[Recorded information]
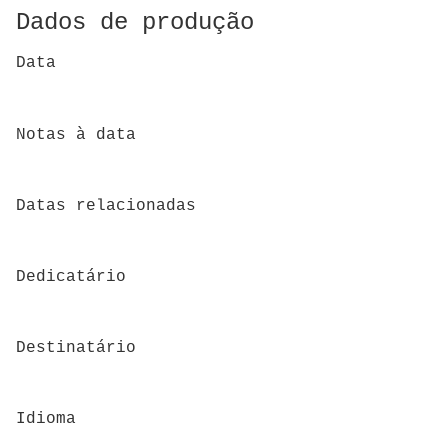
Dados de produção
Data
Notas à data
Datas relacionadas
Dedicatário
Destinatário
Idioma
[/Recorded information]
* Your task:
Could you print the lines of the records above from the one containing "Notas à data" through the last, exactly and with no additions?

* Expected output:
Notas à data
Datas relacionadas
Dedicatário
Destinatário
Idioma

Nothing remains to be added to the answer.